Leetcode #1433: Check If a String Can Break Another String
In this guide, we solve Leetcode #1433 Check If a String Can Break Another String in Python and focus on the core idea that makes the solution efficient.
You will see the intuition, the step-by-step method, and a clean Python implementation you can use in interviews.
Problem Statement
Given two strings: s1 and s2 with the same size, check if some permutation of string s1 can break some permutation of string s2 or vice-versa.
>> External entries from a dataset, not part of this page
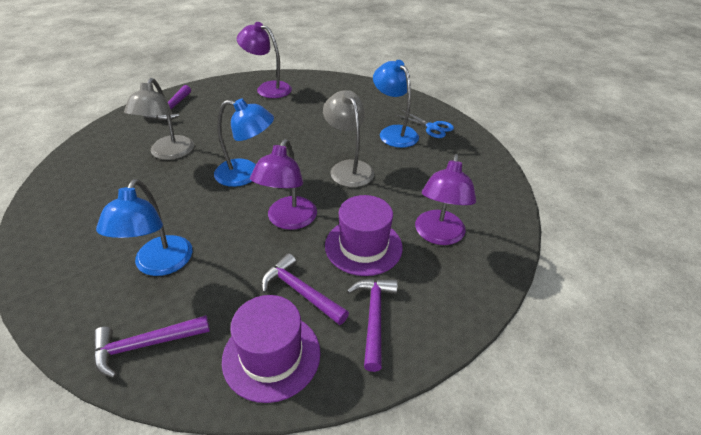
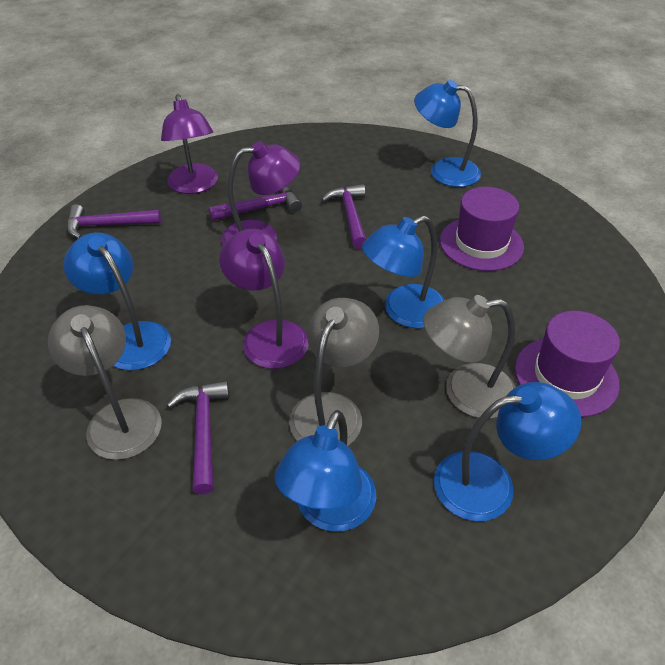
blue lamp: [96,179,193,276] [214,98,274,187] [373,60,419,148] = 3 -> [63,232,171,370] [274,410,376,532] [362,216,445,329] [414,80,481,187] [434,382,581,521] = 5
blue scissors: [396,110,454,138] = 1 -> none = 0
grey lamp: [124,78,194,160] [323,90,374,187] = 2 -> [48,305,162,460] [289,298,379,446] [423,295,516,419] = 3

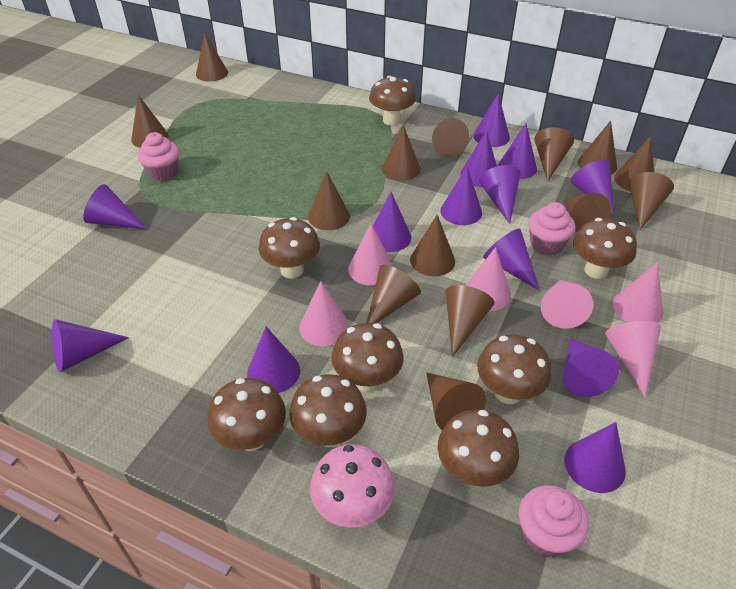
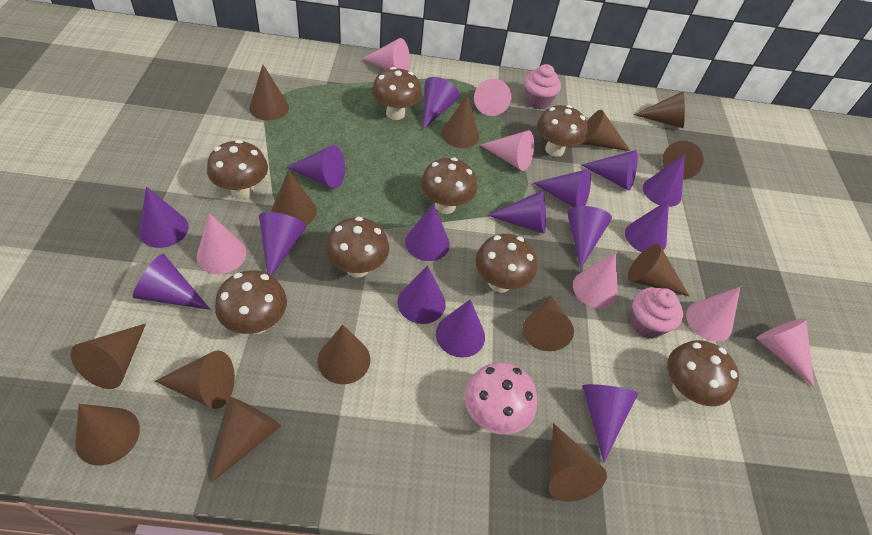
pink cone: [299,281,349,346] [348,223,393,285] [465,247,511,311] [541,280,593,329] [605,321,661,398] [613,262,663,323] = 6 -> [197,213,246,274] [362,38,410,71] [474,79,511,116] [480,130,534,171] [573,252,618,308] [686,287,740,342] [756,318,814,387] = 7
pink cupcake: [137,132,179,181] [519,485,589,557] [528,202,576,256] = 3 -> [524,64,561,109] [630,288,683,339] = 2
purple cone: [52,319,129,372] [83,184,147,229] [247,327,300,393] [373,192,411,252] [440,167,482,225] [460,130,497,187] [473,93,510,147] [479,165,521,224] [483,229,540,291] [498,124,537,179] [563,338,619,397] [564,422,626,493] [571,159,615,217] = 13 -> [133,254,211,310] [139,186,189,248] [259,212,306,276] [287,145,345,189] [397,265,446,324] [405,203,450,261] [423,77,460,130] [436,299,485,358] [487,190,546,234] [533,169,591,207] [568,206,612,269] [582,150,638,191] [582,384,638,462] [625,200,669,252] [643,154,685,207] = 15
In other words s2 can break s1 or vice-versa.
Quick Facts
- Difficulty: Medium
- Premium: No
- Tags: Greedy, String, Sorting
Intuition
A locally optimal choice leads to a globally optimal result for this structure.
That means we can commit to decisions as we scan without backtracking.
Approach
Sort or preprocess if needed, then repeatedly take the best available local choice.
Maintain the minimal state necessary to validate the greedy decision.
Steps:
- Sort or preprocess as needed.
- Iterate and pick the best local option.
- Track the current solution.
Example
Input: s1 = "abc", s2 = "xya"
Output: true
Explanation: "ayx" is a permutation of s2="xya" which can break to string "abc" which is a permutation of s1="abc".
Python Solution
class Solution:
def checkIfCanBreak(self, s1: str, s2: str) -> bool:
cs1 = sorted(s1)
cs2 = sorted(s2)
return all(a >= b for a, b in zip(cs1, cs2)) or all(
a <= b for a, b in zip(cs1, cs2)
)
Complexity
The time complexity is O(n log n). The space complexity is O(1) to O(n).
Edge Cases and Pitfalls
Watch for boundary values, empty inputs, and duplicate values where applicable. If the problem involves ordering or constraints, confirm the invariant is preserved at every step.
Summary
This Python solution focuses on the essential structure of the problem and keeps the implementation interview-friendly while meeting the constraints.